A dificuldade em controlar emoções
Rúben Amorim no Sporting-Boavista (Imago)

A dificuldade em controlar emoções

OPINIÃO02.04.202411:40

Só quem nunca viveu de perto o fenómeno é que não percebe a imensidão de emoções dos treinadores de topo durante um jogo; 'O poder da palavra', por Duarte Gomes

Ouvi com atenção as palavras de Rúben Amorim na antevisão ao dérbi de esta noite na Luz. Como sempre, o treinador do Sporting sabe o que diz e como diz. Tem discurso fácil e credível. Não é à toa que o seu posicionamento público é elogiado por quase todos aqueles que acompanham o fenómeno de perto.

A dado momento e a propósito das reações mais acaloradas de alguns técnicos (em relação às arbitragens), Rúben disse: «Fazemos todos o mesmo. Todos se queixam, todos têm certos comportamentos, faz parte do jogo, podíamos ser melhores, mas envolve tanta coisa, é tão importante que às vezes perdemos um bocado a noção».

Tem razão. Só quem nunca viveu de perto o fenómeno é que não percebe a imensidão de emoções que os treinadores de topo experienciam durante um jogo de futebol. Eles têm, de facto, uma função muito, muito desgastante, sobretudo a esse nível, onde o seu futuro está tantas vezes ligado ao sucesso do jogo que se segue.

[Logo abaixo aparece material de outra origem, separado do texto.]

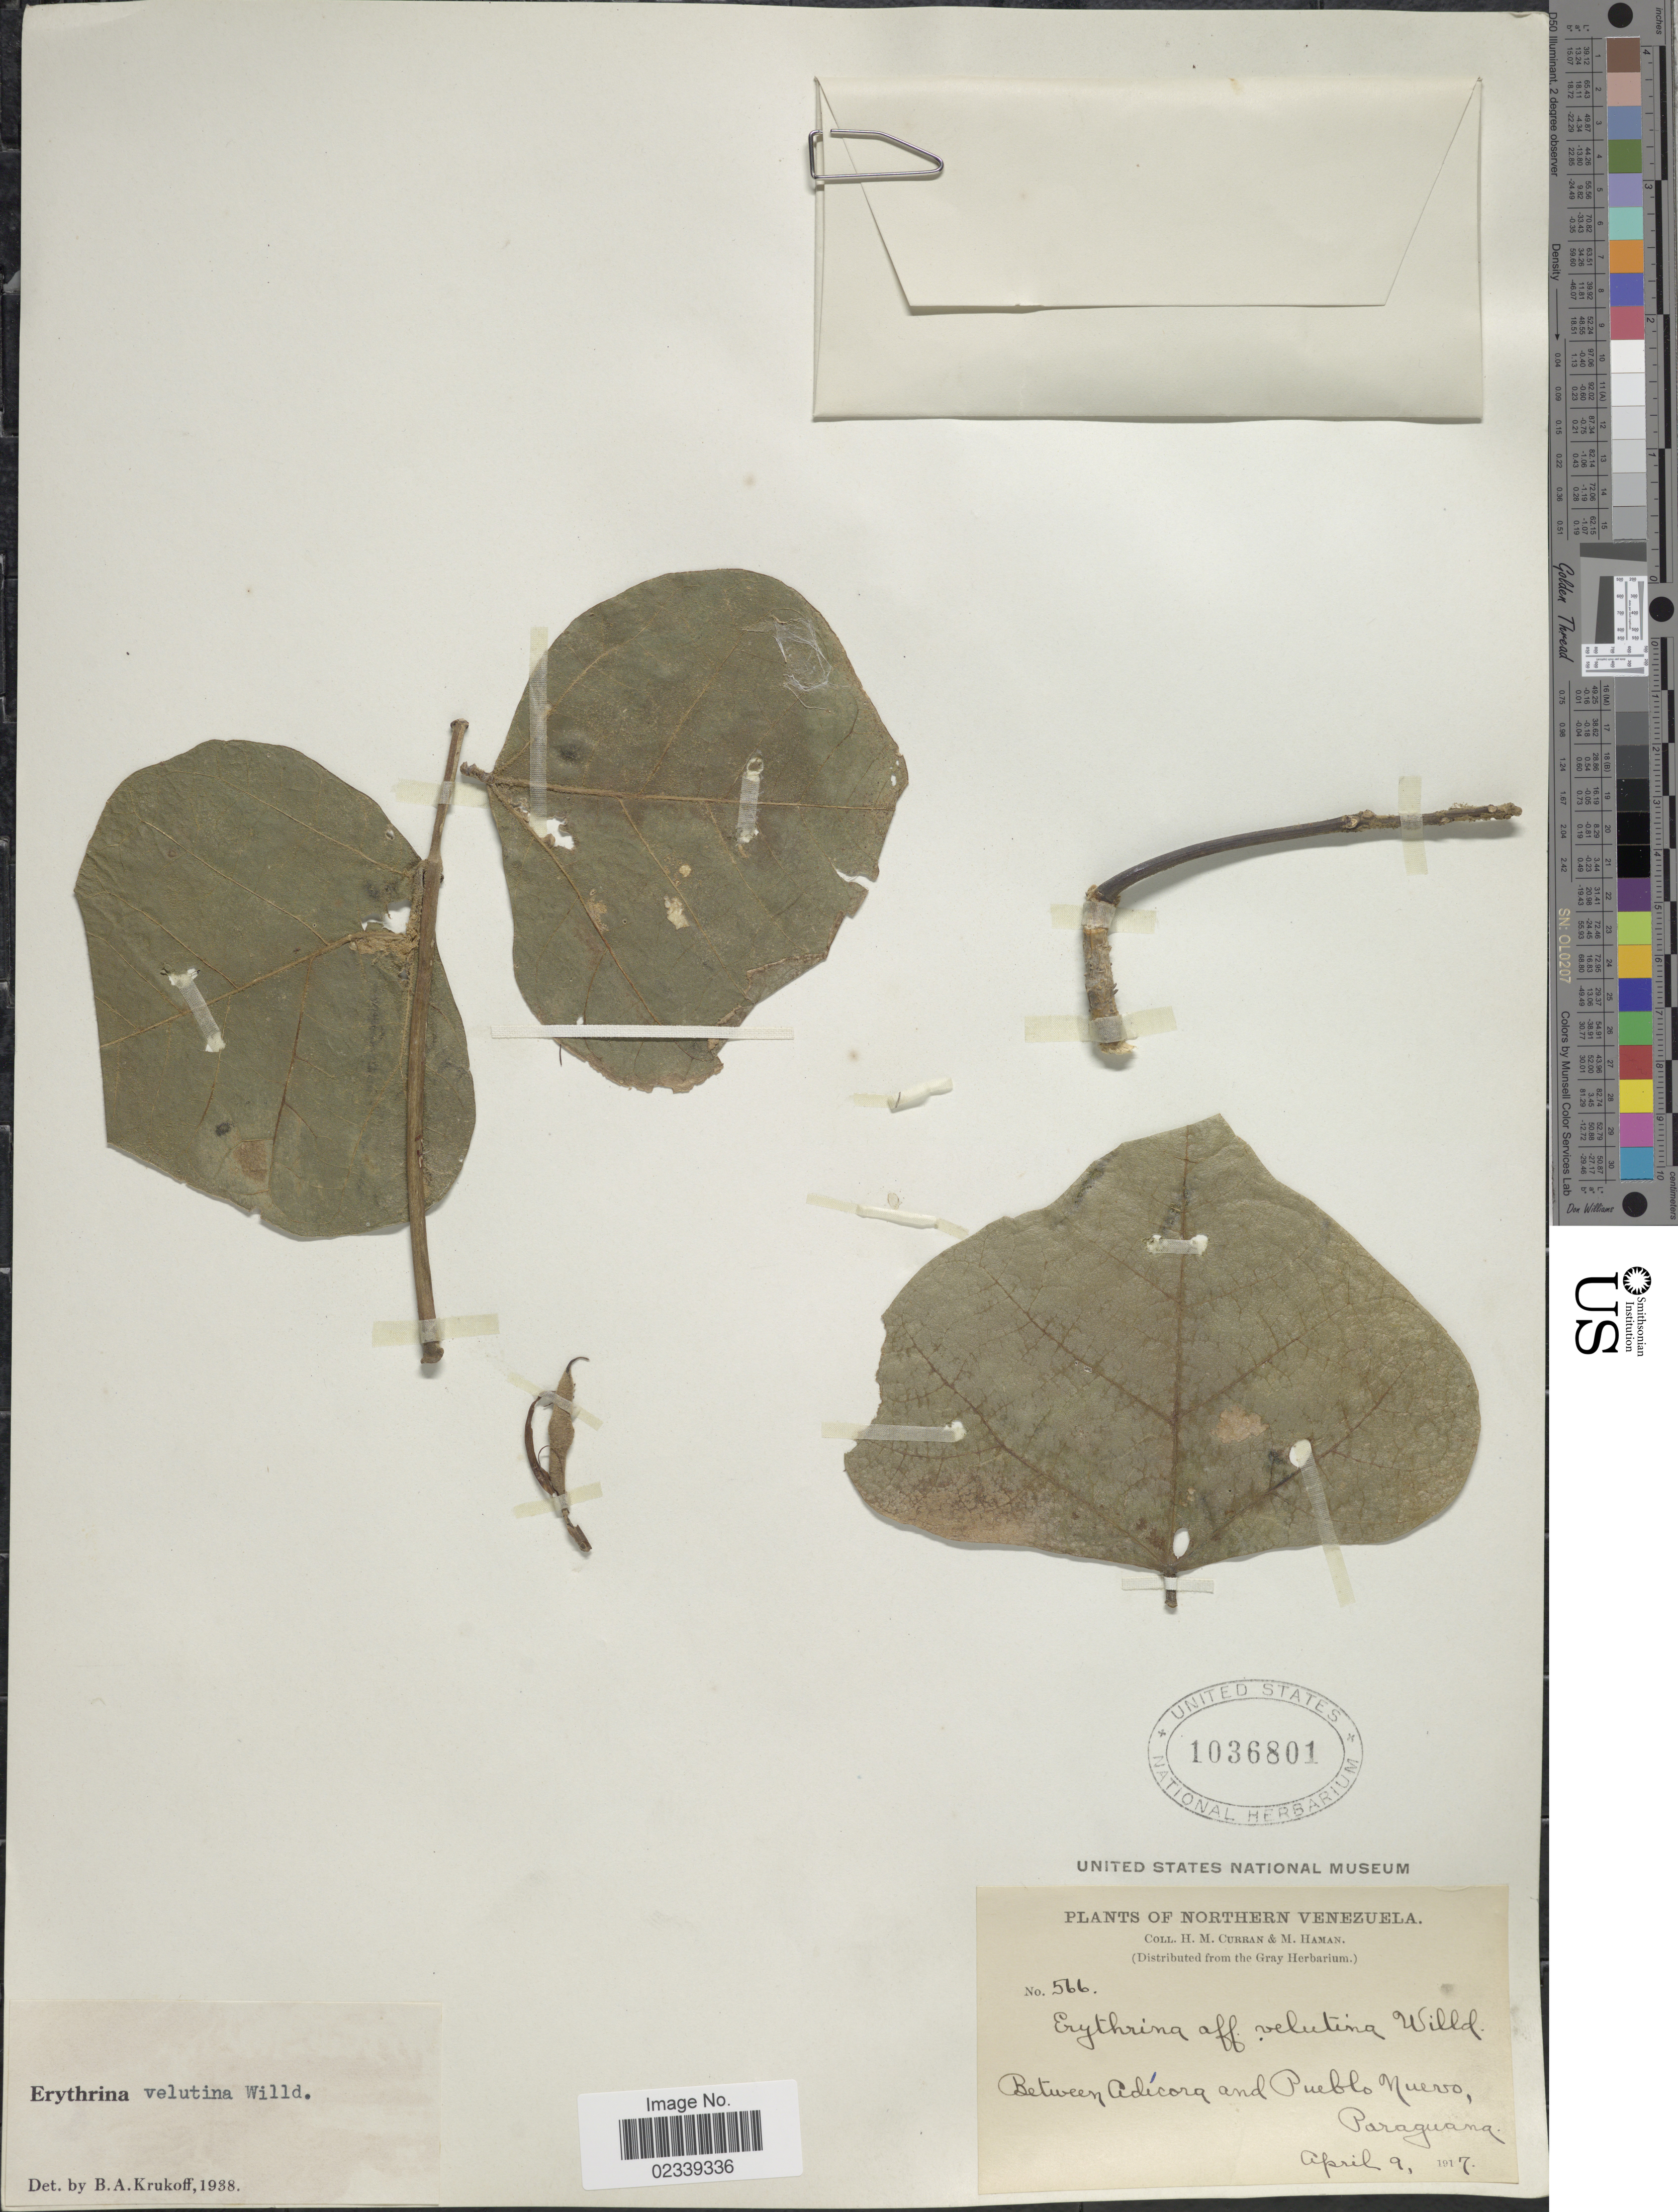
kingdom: Plantae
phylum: Tracheophyta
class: Magnoliopsida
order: Fabales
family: Fabaceae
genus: Erythrina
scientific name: Erythrina velutina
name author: Willd.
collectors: H. M. Curran & M. Haman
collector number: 566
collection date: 1917-04-09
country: Venezuela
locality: Northern Venezuela, Between Adicora and Pueblo Nuevo, Paraguana.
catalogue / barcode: US 1036801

Mas o que o técnico lisboeta não disse (nem tinha que dizer) é que do outro lado da barricada a pressão é igual ou maior. E a esses, aos árbitros, não é permitido perder um bocado a noção. Quem arbitra está sempre a ouvir o que não quer. Está sempre a ser assobiado, insultado e atingido com tudo e mais alguma coisa, mas nunca pode desabafar, soltar um impropério ou dar resposta à letra a quem os trata com desrespeito.

Ou seja, os mais amadores, aqueles a quem cabe a função mais exigente e solitária do jogo, estão condenados ao eterno come e cala. Todos os outros não. A esses o desabafo proibido é, digamos, compreensível. No futebol, há uns que são mais humanos do que outros e essa é que é a verdade, por muito que achem que a tirada é corporativista (não é).

Querem um exemplo? Aqui há uns anos, um árbitro (por sinal, um dos melhores que já vi arbitrar em Portugal) teve um momento de descuido, em que disse o que não devia a um jogador de futebol. Resultado? Foi crucificado em praça pública, alvo de ameaças durante semanas e castigado com três jogos de suspensão. Na verdade, o crime que cometeu uma única vez numa carreira de décadas foi exatamente igual àquele que jogadores, treinadores, delegados e diretores cometem vezes sem conta num único jogo.

Sejamos sinceros: quantas vezes é que qualquer um deles é ou foi sancionado com três jogos de castigo (?) por proferir palavras inapropriadas? E sim, eu sei a diferença: a um árbitro exige-se o dever especial de recato e contenção. A função tem responsabilidades acrescidas que pressupõem outros cuidados, mas em última instância estamos a falar de pessoas que coabitam no mesmo espaço físico e que estão sujeitas a pressões inenarráveis.

Há ainda outro pormenor sobre o qual convém refletir e que tem a ver com regra e exceção. Todos nós já nos excedemos em situações difíceis, dizendo ou fazendo coisas que não nos definem. Coisas das quais nos arrependemos logo de seguida. Eu já. Mas o desvario só passa a ser problema quando a escorregadela pontual passa a prática habitual. Quando a raridade torna-se frequente.

O futebol de primeira água, que é seguido por milhões, o tal que é referência para tantos jovens aspirantes ao sucesso, acarreta grandes responsabilidades. O saber estar é uma das mais importantes.

Ao nível mais alto, o que se espera e exige é educação, elevação e respeito. O que se espera e exige é que aqueles que têm perfil mais intempestivo aprendam com os erros e passem a adotar condutas diferenciadas.

Quando um mau resultado ou uma (alegada) má arbitragem continuam a abrir portas à má-educação, insulto e calúnia constantes, percebe-se que há ainda um longo caminho a percorrer para ensinar quem teima em não mudar. É isso ou então afastar quem reiteradamente dá provas de não ter equilíbrio emocional.

O dano que causam à imagem da indústria é bem mais irreparável do que qualquer penálti mal assinalado.